— TEKS YANG DITAMPILKAN —

((

Syaikh Nashiruddin al-AlBani
adalah nama yang tidak asing di kalangan para pelajar ilmu hadis belakangan
ini. Namanya banyak dicantumkan oleh para penulis buku-buku Islam (terutama
yang berpaham Salafi & Wahabi) saat mengomentari suatu hadis.
Karya-karyanya juga sudah banyak diterjemahkan ke dalam bahasa Indonesia oleh
para pengagumnya, sehingga namanya kini juga banyak didapati di toko-toko buku
dan stan-stan pameran buku, berhubung penerbit-penerbit buku atau majalah
berhaluan Salafi & Wahabi belakangan sudah semakin menjamur.
Bagi kaum Salafi & Wahabi,
Syaikh Nashiruddin al-Albani adalah ulama besar dan ahli hadis yang utama.

))

— DATA YANG TERSEDIA —
((

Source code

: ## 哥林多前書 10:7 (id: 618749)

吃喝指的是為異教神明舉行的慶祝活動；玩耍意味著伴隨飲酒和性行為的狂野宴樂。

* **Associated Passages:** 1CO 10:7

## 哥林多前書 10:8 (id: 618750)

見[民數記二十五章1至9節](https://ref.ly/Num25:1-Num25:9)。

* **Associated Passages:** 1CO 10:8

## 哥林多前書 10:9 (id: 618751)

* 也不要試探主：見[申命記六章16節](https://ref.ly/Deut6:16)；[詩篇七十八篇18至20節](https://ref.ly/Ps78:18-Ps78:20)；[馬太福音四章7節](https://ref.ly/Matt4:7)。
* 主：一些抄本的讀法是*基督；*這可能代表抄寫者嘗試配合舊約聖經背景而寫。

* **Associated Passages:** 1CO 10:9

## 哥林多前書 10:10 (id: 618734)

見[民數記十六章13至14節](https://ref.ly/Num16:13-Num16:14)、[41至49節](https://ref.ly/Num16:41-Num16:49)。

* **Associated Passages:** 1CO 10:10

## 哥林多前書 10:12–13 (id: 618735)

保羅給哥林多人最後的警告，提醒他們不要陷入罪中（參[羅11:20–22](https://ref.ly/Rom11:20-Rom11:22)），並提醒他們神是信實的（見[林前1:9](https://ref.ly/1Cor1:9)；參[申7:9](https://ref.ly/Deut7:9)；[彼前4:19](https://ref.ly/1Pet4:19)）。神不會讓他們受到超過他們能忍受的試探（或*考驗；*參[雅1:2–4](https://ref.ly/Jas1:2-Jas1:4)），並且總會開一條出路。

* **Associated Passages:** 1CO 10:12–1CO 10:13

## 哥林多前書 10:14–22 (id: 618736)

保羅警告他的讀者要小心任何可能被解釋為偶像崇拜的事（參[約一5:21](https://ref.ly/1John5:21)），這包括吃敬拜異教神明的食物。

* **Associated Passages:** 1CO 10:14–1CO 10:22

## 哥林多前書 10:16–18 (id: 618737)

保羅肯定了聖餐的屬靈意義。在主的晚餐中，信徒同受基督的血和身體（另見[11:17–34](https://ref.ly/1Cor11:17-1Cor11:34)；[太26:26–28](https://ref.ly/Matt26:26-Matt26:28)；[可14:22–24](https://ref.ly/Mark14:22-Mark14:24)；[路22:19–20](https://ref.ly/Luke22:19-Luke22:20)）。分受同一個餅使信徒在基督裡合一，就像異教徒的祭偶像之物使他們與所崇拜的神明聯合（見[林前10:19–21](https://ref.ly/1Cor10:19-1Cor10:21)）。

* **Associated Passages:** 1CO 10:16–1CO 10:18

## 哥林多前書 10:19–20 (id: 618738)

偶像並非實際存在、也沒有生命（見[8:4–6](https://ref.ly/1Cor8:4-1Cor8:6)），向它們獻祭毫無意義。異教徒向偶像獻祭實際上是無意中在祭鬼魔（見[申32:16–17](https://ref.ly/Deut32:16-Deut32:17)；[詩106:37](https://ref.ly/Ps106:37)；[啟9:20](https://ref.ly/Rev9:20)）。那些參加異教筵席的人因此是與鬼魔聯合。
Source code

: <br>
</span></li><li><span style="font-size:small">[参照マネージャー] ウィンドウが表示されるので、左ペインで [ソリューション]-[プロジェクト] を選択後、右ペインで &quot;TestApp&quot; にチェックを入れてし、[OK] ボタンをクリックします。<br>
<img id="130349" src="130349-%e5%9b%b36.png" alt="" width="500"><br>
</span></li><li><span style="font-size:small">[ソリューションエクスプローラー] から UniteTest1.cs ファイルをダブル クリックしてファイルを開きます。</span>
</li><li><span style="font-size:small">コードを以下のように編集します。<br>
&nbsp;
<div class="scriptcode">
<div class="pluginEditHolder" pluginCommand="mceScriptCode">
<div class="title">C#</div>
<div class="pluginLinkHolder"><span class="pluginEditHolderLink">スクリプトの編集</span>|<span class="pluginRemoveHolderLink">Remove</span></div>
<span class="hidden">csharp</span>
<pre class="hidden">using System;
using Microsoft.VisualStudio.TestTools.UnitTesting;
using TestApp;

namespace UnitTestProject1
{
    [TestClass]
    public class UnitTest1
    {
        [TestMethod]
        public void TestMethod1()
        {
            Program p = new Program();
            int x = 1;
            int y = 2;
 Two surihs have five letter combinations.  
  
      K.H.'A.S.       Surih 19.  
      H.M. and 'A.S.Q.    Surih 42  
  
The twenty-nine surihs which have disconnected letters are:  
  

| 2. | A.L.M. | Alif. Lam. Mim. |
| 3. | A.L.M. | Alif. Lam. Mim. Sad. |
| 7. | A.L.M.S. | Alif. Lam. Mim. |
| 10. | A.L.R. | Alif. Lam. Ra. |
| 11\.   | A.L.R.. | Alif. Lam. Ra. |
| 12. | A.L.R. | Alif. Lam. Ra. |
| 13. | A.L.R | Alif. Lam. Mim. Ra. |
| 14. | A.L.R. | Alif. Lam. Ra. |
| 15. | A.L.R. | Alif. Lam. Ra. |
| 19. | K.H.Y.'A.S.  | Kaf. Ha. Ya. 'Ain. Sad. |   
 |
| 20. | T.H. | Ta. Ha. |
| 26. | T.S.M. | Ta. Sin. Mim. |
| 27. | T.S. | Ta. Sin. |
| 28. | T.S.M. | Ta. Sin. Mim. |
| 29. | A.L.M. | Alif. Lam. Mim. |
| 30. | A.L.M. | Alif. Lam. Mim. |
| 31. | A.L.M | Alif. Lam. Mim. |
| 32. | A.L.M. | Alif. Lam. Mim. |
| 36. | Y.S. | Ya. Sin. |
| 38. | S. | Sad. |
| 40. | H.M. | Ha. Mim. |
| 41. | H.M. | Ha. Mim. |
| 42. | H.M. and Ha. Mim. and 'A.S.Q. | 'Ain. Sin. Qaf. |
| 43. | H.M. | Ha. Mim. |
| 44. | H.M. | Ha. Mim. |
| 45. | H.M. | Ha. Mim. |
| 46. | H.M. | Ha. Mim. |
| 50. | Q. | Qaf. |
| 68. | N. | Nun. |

))

— KETENTUAN TUGAS —
- 1) Jawablah pertanyaan berikut berdasarkan teks tentang Syaikh Nashiruddin al-Albani.
(a) Di kalangan siapa nama Syaikh Nashiruddin al-Albani tidak asing belakangan ini?
(b) Ke dalam bahasa apa karya-karyanya sudah banyak diterjemahkan?
(c) Bagi kaum Salafi & Wahabi, Syaikh Nashiruddin al-Albani adalah apa?
- 2) Kutip dari teks tentang Syaikh Nashiruddin al-Albani bagian yang berawal dengan "Karya-karyanya juga sudah" dan berlanjut hingga "sudah semakin menjamur.".

— JAWABAN TUGAS —
- 1)
(a) Di kalangan para pelajar ilmu hadis.
(b) Ke dalam bahasa Indonesia.
(c) Ulama besar dan ahli hadis yang utama.

- 2)
Karya-karyanya juga sudah banyak diterjemahkan ke dalam bahasa Indonesia oleh
para pengagumnya, sehingga namanya kini juga banyak didapati di toko-toko buku
dan stan-stan pameran buku, berhubung penerbit-penerbit buku atau majalah
berhaluan Salafi & Wahabi belakangan sudah semakin menjamur.